What is being asked
Retype exactly, and only, the lines from the one that contains "is an immunohistochemistry" through the final line of the entries.
BEGIN Task input
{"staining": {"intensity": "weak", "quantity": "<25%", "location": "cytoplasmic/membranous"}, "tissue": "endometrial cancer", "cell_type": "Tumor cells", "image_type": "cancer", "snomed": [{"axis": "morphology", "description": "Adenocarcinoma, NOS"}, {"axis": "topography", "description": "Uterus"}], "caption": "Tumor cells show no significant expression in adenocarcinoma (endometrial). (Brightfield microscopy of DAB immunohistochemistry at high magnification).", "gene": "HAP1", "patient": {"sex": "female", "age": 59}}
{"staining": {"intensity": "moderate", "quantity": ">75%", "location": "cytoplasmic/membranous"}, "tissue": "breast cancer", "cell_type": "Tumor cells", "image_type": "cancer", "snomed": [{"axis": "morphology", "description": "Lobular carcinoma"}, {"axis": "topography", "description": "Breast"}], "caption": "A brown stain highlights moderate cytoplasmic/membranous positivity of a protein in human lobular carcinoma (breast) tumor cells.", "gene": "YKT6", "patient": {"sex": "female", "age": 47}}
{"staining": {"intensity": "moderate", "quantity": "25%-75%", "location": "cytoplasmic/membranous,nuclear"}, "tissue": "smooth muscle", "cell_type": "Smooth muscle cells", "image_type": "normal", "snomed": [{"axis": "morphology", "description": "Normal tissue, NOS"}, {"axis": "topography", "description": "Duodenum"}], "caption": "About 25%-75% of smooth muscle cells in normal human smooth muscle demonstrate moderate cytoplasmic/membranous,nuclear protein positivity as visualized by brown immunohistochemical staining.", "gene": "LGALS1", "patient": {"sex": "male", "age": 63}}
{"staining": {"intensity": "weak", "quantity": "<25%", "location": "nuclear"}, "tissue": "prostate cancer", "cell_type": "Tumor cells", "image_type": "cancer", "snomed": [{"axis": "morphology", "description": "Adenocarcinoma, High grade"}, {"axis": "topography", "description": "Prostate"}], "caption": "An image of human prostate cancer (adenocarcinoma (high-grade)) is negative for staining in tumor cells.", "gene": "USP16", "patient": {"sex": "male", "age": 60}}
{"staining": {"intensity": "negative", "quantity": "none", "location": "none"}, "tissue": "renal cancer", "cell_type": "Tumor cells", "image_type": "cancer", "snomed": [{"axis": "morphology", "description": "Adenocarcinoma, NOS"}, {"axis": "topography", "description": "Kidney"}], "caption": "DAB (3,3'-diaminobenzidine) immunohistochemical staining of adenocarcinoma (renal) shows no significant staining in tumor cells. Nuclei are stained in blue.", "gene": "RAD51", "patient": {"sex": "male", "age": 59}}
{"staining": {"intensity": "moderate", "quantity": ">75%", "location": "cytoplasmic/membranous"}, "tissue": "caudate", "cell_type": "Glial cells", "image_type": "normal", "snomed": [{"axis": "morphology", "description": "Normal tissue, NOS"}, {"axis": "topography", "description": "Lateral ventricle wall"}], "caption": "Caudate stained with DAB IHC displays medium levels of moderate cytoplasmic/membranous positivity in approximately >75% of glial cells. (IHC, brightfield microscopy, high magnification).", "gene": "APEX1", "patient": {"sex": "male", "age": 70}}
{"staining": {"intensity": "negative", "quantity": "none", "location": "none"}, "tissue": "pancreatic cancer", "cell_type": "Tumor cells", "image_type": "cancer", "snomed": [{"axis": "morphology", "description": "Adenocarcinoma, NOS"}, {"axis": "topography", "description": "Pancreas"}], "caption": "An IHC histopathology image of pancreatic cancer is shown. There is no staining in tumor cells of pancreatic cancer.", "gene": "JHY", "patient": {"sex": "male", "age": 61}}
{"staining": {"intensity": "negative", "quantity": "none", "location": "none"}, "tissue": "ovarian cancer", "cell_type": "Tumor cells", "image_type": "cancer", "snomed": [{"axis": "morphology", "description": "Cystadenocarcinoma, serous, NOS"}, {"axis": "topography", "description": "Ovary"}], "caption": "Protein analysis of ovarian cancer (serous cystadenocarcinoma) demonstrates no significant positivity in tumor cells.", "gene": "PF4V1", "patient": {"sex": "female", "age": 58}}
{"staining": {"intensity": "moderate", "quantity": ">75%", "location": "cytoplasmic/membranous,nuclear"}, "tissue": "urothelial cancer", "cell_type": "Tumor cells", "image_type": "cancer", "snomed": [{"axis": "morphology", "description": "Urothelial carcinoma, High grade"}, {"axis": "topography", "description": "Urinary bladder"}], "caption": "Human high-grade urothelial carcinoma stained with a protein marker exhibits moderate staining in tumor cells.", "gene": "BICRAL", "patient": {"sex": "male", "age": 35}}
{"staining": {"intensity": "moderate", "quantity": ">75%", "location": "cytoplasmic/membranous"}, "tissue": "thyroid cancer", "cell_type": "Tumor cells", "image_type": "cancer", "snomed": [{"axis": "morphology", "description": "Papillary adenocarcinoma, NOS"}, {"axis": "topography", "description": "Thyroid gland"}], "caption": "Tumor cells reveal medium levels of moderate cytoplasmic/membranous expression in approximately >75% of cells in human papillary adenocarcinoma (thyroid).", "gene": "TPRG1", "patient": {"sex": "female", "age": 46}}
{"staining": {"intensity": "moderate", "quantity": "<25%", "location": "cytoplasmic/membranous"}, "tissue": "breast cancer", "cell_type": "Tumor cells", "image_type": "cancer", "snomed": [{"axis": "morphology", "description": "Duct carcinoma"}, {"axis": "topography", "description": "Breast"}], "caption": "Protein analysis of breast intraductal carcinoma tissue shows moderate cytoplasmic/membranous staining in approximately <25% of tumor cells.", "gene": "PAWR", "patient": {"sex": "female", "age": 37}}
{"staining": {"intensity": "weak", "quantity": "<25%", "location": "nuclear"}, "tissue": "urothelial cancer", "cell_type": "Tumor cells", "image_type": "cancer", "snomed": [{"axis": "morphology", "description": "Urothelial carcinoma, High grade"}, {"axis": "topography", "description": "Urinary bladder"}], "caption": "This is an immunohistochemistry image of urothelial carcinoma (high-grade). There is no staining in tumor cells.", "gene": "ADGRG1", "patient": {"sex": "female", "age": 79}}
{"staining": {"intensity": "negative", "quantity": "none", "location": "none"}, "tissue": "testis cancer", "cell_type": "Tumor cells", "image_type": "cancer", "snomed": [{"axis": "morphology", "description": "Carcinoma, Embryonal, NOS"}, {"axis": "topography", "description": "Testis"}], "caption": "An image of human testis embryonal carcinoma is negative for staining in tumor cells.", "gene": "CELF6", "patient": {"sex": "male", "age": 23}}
END Task input
Written reply
{"staining": {"intensity": "weak", "quantity": "<25%", "location": "nuclear"}, "tissue": "urothelial cancer", "cell_type": "Tumor cells", "image_type": "cancer", "snomed": [{"axis": "morphology", "description": "Urothelial carcinoma, High grade"}, {"axis": "topography", "description": "Urinary bladder"}], "caption": "This is an immunohistochemistry image of urothelial carcinoma (high-grade). There is no staining in tumor cells.", "gene": "ADGRG1", "patient": {"sex": "female", "age": 79}}
{"staining": {"intensity": "negative", "quantity": "none", "location": "none"}, "tissue": "testis cancer", "cell_type": "Tumor cells", "image_type": "cancer", "snomed": [{"axis": "morphology", "description": "Carcinoma, Embryonal, NOS"}, {"axis": "topography", "description": "Testis"}], "caption": "An image of human testis embryonal carcinoma is negative for staining in tumor cells.", "gene": "CELF6", "patient": {"sex": "male", "age": 23}}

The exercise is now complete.